(Collected data)
^^^^^^^^

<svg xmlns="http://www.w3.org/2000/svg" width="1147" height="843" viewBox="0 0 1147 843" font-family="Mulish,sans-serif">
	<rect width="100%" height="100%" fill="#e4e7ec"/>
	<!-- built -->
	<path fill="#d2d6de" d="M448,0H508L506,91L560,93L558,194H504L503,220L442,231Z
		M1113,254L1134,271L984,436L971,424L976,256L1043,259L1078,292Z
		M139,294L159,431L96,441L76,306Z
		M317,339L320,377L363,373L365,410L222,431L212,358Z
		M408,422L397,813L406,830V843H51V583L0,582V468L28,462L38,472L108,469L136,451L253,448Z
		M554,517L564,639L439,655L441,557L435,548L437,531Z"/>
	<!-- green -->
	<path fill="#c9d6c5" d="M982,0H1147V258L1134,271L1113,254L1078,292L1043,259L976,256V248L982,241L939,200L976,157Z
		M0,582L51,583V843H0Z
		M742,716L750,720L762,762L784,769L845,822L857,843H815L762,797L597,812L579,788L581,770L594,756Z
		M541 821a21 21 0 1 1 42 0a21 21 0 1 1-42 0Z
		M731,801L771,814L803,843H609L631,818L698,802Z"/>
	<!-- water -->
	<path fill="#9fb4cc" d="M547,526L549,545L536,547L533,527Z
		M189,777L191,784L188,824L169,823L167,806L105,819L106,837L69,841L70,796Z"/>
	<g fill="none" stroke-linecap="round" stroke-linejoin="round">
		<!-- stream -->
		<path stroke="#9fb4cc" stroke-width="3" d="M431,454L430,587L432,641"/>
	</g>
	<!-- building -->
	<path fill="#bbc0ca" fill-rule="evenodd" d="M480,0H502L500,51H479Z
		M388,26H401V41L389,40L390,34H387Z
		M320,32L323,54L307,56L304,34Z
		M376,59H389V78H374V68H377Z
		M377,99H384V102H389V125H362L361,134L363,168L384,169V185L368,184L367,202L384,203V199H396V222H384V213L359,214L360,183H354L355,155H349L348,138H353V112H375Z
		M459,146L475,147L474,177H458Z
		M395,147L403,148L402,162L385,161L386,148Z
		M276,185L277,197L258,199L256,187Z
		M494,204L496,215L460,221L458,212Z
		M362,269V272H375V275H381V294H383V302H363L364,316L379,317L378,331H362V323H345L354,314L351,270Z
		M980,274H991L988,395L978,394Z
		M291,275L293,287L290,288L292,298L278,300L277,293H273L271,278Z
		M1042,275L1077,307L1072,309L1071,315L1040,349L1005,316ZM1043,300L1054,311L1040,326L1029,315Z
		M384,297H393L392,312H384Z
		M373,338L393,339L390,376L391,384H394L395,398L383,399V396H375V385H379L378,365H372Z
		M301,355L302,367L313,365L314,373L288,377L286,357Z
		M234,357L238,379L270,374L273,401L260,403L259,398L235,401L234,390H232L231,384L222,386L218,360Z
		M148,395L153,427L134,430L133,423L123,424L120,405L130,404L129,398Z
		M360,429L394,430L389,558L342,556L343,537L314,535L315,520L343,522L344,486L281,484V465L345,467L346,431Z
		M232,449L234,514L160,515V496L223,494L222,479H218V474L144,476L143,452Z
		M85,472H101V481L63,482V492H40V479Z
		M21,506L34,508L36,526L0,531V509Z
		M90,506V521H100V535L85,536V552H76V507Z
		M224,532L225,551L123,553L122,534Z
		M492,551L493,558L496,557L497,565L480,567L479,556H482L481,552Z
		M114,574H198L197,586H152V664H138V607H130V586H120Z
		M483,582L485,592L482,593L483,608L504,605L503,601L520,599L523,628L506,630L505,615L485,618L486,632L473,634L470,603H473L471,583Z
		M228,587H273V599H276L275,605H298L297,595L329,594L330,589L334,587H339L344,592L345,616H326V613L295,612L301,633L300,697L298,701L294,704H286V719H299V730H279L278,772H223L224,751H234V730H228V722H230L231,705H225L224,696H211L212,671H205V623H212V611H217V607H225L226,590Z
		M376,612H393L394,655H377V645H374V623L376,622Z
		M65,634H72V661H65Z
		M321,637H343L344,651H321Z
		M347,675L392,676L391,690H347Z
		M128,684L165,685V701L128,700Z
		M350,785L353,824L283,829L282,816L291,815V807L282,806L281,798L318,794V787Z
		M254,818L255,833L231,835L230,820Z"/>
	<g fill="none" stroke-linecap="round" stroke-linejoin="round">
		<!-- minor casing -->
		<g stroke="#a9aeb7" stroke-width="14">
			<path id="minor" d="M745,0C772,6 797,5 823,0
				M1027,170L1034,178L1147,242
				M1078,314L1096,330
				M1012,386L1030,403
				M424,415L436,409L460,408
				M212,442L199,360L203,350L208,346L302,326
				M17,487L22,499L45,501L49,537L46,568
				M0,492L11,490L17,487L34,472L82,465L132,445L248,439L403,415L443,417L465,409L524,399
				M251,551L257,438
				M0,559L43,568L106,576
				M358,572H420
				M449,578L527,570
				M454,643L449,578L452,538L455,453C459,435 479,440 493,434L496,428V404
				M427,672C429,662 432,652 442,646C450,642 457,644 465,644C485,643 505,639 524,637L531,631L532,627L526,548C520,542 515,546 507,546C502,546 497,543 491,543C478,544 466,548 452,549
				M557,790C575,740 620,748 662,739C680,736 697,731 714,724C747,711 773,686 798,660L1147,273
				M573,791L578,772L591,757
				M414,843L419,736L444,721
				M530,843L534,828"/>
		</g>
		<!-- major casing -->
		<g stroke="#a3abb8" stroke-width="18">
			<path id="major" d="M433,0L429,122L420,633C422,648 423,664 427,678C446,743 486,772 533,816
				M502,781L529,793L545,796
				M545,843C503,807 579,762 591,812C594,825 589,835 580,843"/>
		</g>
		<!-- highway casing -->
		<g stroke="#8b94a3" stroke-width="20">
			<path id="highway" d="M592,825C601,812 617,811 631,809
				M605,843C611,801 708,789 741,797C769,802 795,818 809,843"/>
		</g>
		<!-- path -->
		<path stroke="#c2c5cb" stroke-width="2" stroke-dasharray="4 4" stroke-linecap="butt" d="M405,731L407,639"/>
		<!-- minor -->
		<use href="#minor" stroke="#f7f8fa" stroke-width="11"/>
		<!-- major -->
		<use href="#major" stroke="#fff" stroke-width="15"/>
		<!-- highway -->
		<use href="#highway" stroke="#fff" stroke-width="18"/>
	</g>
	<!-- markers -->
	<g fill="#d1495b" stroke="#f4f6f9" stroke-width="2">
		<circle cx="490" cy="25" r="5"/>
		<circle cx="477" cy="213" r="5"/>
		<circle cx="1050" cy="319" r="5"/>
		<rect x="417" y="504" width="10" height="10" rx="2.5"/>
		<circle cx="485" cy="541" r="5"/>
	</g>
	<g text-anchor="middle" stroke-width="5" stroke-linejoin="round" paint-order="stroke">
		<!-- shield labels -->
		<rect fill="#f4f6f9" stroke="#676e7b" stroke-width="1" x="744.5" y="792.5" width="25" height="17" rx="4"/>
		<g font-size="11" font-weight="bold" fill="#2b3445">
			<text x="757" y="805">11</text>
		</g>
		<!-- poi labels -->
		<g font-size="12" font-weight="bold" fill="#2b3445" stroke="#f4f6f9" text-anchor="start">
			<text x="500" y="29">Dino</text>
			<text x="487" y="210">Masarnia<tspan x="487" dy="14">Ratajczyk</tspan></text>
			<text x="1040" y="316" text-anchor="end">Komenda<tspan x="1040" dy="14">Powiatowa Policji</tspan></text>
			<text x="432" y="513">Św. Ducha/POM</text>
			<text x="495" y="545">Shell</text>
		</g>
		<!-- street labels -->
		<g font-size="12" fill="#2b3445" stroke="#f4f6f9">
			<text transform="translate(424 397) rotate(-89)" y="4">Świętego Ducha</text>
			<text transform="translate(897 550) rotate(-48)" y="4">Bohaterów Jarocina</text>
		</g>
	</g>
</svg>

^^^^^^^^

◆ Work request: Return every record, word for word.

◆ Result of this exercise:
<svg xmlns="http://www.w3.org/2000/svg" width="1147" height="843" viewBox="0 0 1147 843" font-family="Mulish,sans-serif">
	<rect width="100%" height="100%" fill="#e4e7ec"/>
	<!-- built -->
	<path fill="#d2d6de" d="M448,0H508L506,91L560,93L558,194H504L503,220L442,231Z
		M1113,254L1134,271L984,436L971,424L976,256L1043,259L1078,292Z
		M139,294L159,431L96,441L76,306Z
		M317,339L320,377L363,373L365,410L222,431L212,358Z
		M408,422L397,813L406,830V843H51V583L0,582V468L28,462L38,472L108,469L136,451L253,448Z
		M554,517L564,639L439,655L441,557L435,548L437,531Z"/>
	<!-- green -->
	<path fill="#c9d6c5" d="M982,0H1147V258L1134,271L1113,254L1078,292L1043,259L976,256V248L982,241L939,200L976,157Z
		M0,582L51,583V843H0Z
		M742,716L750,720L762,762L784,769L845,822L857,843H815L762,797L597,812L579,788L581,770L594,756Z
		M541 821a21 21 0 1 1 42 0a21 21 0 1 1-42 0Z
		M731,801L771,814L803,843H609L631,818L698,802Z"/>
	<!-- water -->
	<path fill="#9fb4cc" d="M547,526L549,545L536,547L533,527Z
		M189,777L191,784L188,824L169,823L167,806L105,819L106,837L69,841L70,796Z"/>
	<g fill="none" stroke-linecap="round" stroke-linejoin="round">
		<!-- stream -->
		<path stroke="#9fb4cc" stroke-width="3" d="M431,454L430,587L432,641"/>
	</g>
	<!-- building -->
	<path fill="#bbc0ca" fill-rule="evenodd" d="M480,0H502L500,51H479Z
		M388,26H401V41L389,40L390,34H387Z
		M320,32L323,54L307,56L304,34Z
		M376,59H389V78H374V68H377Z
		M377,99H384V102H389V125H362L361,134L363,168L384,169V185L368,184L367,202L384,203V199H396V222H384V213L359,214L360,183H354L355,155H349L348,138H353V112H375Z
		M459,146L475,147L474,177H458Z
		M395,147L403,148L402,162L385,161L386,148Z
		M276,185L277,197L258,199L256,187Z
		M494,204L496,215L460,221L458,212Z
		M362,269V272H375V275H381V294H383V302H363L364,316L379,317L378,331H362V323H345L354,314L351,270Z
		M980,274H991L988,395L978,394Z
		M291,275L293,287L290,288L292,298L278,300L277,293H273L271,278Z
		M1042,275L1077,307L1072,309L1071,315L1040,349L1005,316ZM1043,300L1054,311L1040,326L1029,315Z
		M384,297H393L392,312H384Z
		M373,338L393,339L390,376L391,384H394L395,398L383,399V396H375V385H379L378,365H372Z
		M301,355L302,367L313,365L314,373L288,377L286,357Z
		M234,357L238,379L270,374L273,401L260,403L259,398L235,401L234,390H232L231,384L222,386L218,360Z
		M148,395L153,427L134,430L133,423L123,424L120,405L130,404L129,398Z
		M360,429L394,430L389,558L342,556L343,537L314,535L315,520L343,522L344,486L281,484V465L345,467L346,431Z
		M232,449L234,514L160,515V496L223,494L222,479H218V474L144,476L143,452Z
		M85,472H101V481L63,482V492H40V479Z
		M21,506L34,508L36,526L0,531V509Z
		M90,506V521H100V535L85,536V552H76V507Z
		M224,532L225,551L123,553L122,534Z
		M492,551L493,558L496,557L497,565L480,567L479,556H482L481,552Z
		M114,574H198L197,586H152V664H138V607H130V586H120Z
		M483,582L485,592L482,593L483,608L504,605L503,601L520,599L523,628L506,630L505,615L485,618L486,632L473,634L470,603H473L471,583Z
		M228,587H273V599H276L275,605H298L297,595L329,594L330,589L334,587H339L344,592L345,616H326V613L295,612L301,633L300,697L298,701L294,704H286V719H299V730H279L278,772H223L224,751H234V730H228V722H230L231,705H225L224,696H211L212,671H205V623H212V611H217V607H225L226,590Z
		M376,612H393L394,655H377V645H374V623L376,622Z
		M65,634H72V661H65Z
		M321,637H343L344,651H321Z
		M347,675L392,676L391,690H347Z
		M128,684L165,685V701L128,700Z
		M350,785L353,824L283,829L282,816L291,815V807L282,806L281,798L318,794V787Z
		M254,818L255,833L231,835L230,820Z"/>
	<g fill="none" stroke-linecap="round" stroke-linejoin="round">
		<!-- minor casing -->
		<g stroke="#a9aeb7" stroke-width="14">
			<path id="minor" d="M745,0C772,6 797,5 823,0
				M1027,170L1034,178L1147,242
				M1078,314L1096,330
				M1012,386L1030,403
				M424,415L436,409L460,408
				M212,442L199,360L203,350L208,346L302,326
				M17,487L22,499L45,501L49,537L46,568
				M0,492L11,490L17,487L34,472L82,465L132,445L248,439L403,415L443,417L465,409L524,399
				M251,551L257,438
				M0,559L43,568L106,576
				M358,572H420
				M449,578L527,570
				M454,643L449,578L452,538L455,453C459,435 479,440 493,434L496,428V404
				M427,672C429,662 432,652 442,646C450,642 457,644 465,644C485,643 505,639 524,637L531,631L532,627L526,548C520,542 515,546 507,546C502,546 497,543 491,543C478,544 466,548 452,549
				M557,790C575,740 620,748 662,739C680,736 697,731 714,724C747,711 773,686 798,660L1147,273
				M573,791L578,772L591,757
				M414,843L419,736L444,721
				M530,843L534,828"/>
		</g>
		<!-- major casing -->
		<g stroke="#a3abb8" stroke-width="18">
			<path id="major" d="M433,0L429,122L420,633C422,648 423,664 427,678C446,743 486,772 533,816
				M502,781L529,793L545,796
				M545,843C503,807 579,762 591,812C594,825 589,835 580,843"/>
		</g>
		<!-- highway casing -->
		<g stroke="#8b94a3" stroke-width="20">
			<path id="highway" d="M592,825C601,812 617,811 631,809
				M605,843C611,801 708,789 741,797C769,802 795,818 809,843"/>
		</g>
		<!-- path -->
		<path stroke="#c2c5cb" stroke-width="2" stroke-dasharray="4 4" stroke-linecap="butt" d="M405,731L407,639"/>
		<!-- minor -->
		<use href="#minor" stroke="#f7f8fa" stroke-width="11"/>
		<!-- major -->
		<use href="#major" stroke="#fff" stroke-width="15"/>
		<!-- highway -->
		<use href="#highway" stroke="#fff" stroke-width="18"/>
	</g>
	<!-- markers -->
	<g fill="#d1495b" stroke="#f4f6f9" stroke-width="2">
		<circle cx="490" cy="25" r="5"/>
		<circle cx="477" cy="213" r="5"/>
		<circle cx="1050" cy="319" r="5"/>
		<rect x="417" y="504" width="10" height="10" rx="2.5"/>
		<circle cx="485" cy="541" r="5"/>
	</g>
	<g text-anchor="middle" stroke-width="5" stroke-linejoin="round" paint-order="stroke">
		<!-- shield labels -->
		<rect fill="#f4f6f9" stroke="#676e7b" stroke-width="1" x="744.5" y="792.5" width="25" height="17" rx="4"/>
		<g font-size="11" font-weight="bold" fill="#2b3445">
			<text x="757" y="805">11</text>
		</g>
		<!-- poi labels -->
		<g font-size="12" font-weight="bold" fill="#2b3445" stroke="#f4f6f9" text-anchor="start">
			<text x="500" y="29">Dino</text>
			<text x="487" y="210">Masarnia<tspan x="487" dy="14">Ratajczyk</tspan></text>
			<text x="1040" y="316" text-anchor="end">Komenda<tspan x="1040" dy="14">Powiatowa Policji</tspan></text>
			<text x="432" y="513">Św. Ducha/POM</text>
			<text x="495" y="545">Shell</text>
		</g>
		<!-- street labels -->
		<g font-size="12" fill="#2b3445" stroke="#f4f6f9">
			<text transform="translate(424 397) rotate(-89)" y="4">Świętego Ducha</text>
			<text transform="translate(897 550) rotate(-48)" y="4">Bohaterów Jarocina</text>
		</g>
	</g>
</svg>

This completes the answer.